Bernie Ecclestone has not had much in the way of good news over the past few months as he has been on the receiving end of multiple lawsuits connected to the sale of Formula One in 2006. One glimmer of light came two weeks ago when New York's Supreme Court dismissed a $650m lawsuit against him by American investment fund Bluewaters Communications. However, there is now even a cloud hanging over that as Bluewaters has lodged an appeal against the court's decision according to an article in American motoring magazine Autoweek by Christian Sylt.
It remains to be seen whether Bluewaters intends to bring new evidence before the court to help its case but if it doesn't do this it is hard to imagine how the decision in the appeal could be any different to the recent ruling as it raised some significant hurdles.
To recap, Bluewaters claims that it was the highest bidder when F1 was sold to private equity firm CVC for $2bn. Bluewaters' lawsuit claimed that Ecclestone and his Bambino family trust paid a $44m bribe to Gerhard Gribkowsky, the German banker in charge of the sale, so that he would steer F1 to CVC. The private equity firm was allegedly Ecclestone's preferred bidder as it had agreed to retain him as the boss of the sport.
Bluewaters sued Ecclestone, Gribkowsky, Bambino and three key Jersey-based F1 companies: Alpha Prema, Alpha Topco and Delta Topco. It demanded $650m in damages from the defendants because it claimed that CVC's profits from F1 "rightfully belong to Bluewaters and its financial backers".
This argument in itself seems flawed as Pitpass pointed out when it revealed that the Bluewaters lawsuit had been filed. Just because Bluewaters allegedly offered to outbid CVC that does not mean to say that it would have made anything like the same level of return that CVC has made. However an even bigger question is whether Bluewaters really did outbid CVC.

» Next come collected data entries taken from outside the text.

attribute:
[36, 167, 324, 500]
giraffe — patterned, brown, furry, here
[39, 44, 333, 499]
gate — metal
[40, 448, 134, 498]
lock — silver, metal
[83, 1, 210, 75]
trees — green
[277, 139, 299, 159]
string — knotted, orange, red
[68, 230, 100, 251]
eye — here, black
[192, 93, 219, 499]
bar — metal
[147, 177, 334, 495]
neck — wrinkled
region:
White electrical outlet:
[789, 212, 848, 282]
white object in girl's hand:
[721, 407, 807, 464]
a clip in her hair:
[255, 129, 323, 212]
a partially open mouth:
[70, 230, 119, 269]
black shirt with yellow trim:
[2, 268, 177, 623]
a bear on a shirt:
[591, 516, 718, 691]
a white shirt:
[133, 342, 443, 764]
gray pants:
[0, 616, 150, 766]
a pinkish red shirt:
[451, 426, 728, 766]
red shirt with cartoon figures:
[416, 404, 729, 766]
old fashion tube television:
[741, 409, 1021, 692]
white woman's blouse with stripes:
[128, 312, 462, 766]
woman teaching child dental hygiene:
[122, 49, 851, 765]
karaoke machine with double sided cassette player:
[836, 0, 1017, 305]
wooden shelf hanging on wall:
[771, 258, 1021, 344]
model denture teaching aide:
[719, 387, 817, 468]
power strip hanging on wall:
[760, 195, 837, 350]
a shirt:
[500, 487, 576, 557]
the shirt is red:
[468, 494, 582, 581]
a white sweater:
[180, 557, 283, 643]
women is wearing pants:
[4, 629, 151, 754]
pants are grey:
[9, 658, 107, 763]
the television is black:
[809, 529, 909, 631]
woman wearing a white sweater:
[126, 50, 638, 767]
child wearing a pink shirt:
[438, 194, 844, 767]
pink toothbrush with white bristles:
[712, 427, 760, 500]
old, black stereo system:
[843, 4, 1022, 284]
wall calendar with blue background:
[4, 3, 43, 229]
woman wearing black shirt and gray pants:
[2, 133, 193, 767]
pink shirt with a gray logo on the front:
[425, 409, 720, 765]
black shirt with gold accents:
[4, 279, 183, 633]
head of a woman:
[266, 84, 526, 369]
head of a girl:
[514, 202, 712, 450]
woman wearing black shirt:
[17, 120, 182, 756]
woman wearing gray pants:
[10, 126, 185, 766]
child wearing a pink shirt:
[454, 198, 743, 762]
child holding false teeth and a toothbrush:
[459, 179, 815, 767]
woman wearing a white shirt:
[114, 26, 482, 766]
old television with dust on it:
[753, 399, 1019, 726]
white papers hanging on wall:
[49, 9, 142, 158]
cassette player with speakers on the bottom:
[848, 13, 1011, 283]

Bluewaters claims that its offer was submitted with a cover letter to Gribkowsky saying that it "is prepared to pay 10 percent more in cash consideration...above any genuine bona-fide offer put forward by any other accredited buyer." However, in her ruling, Eileen Bransten, Justice of the Supreme Court, said that "no party has submitted a copy of this alleged cover letter." You would expect that this issue would need to be resolved before the case could possibly succeed. Even if this hurdle can be surmounted, there is a question over whether the case is relevant to the New York courts.
Bluewaters' lawsuit was dismissed due to a legal principle known as forum non conveniens. This enables a court to refuse to hear a case if it believes there is a more appropriate jurisdiction. Justice Bransten ruled that "the 'critical events' underlying the claims in this lawsuit took place in Germany, England and elsewhere in Europe." Crucially, she added that Bluewaters' offer stated that it was "governed by the laws of England, and that all claims and matters arising out of it would exclusively in English courts."
However, on Thursday Bluewaters filed an appeal under the Individual Assignment System (IAS) which allows for the continuous supervision of each case by a single judge. It stated that "the trial court dismissed the above-captioned action for forum non conveniens, as well as lack of personal jurisdiction with respect to Defendants-Respondents Alpha Prema, Alpha Topco, Delta Topco, Ecclestone, and Bambino. Plaintiff-Appellant seeks reversal of the Orders and Memorandum Decision on the grounds that the IAS Court erred in (1) dismissing the case for forum non conveniens and (2) dismissing the case for lack of personal jurisdiction over Defendants-Respondents Alpha Prema, Alpha Topco, Delta Topco, Ecclestone, and Bambino."
Given the hurdles against its case in New York, one wonders why Bluewaters is persisting there rather than lodging its lawsuit in a different country.
Even if its lawsuit hits the buffers again, Ecclestone still faces the prospect of further litigation. He is due to be put on trial in April in Germany for paying the alleged bribe and he is currently awaiting the verdict of another lawsuit connected to the sale to CVC. German media rights firm Constantin Medien sued him in London claiming that other bidders would have paid more than CVC. However, the only one which has come forward is Bluewaters and in the absence of its cover letter, it remains to be seen whether its offer was indeed higher.
If there is no proof that anyone offered more than CVC then it is hard to see how Gribkowsky could have breached is duties by selling F1 to it. Likewise, it raises the question of whether there really were any higher bidders as Constantin claims. Time will tell.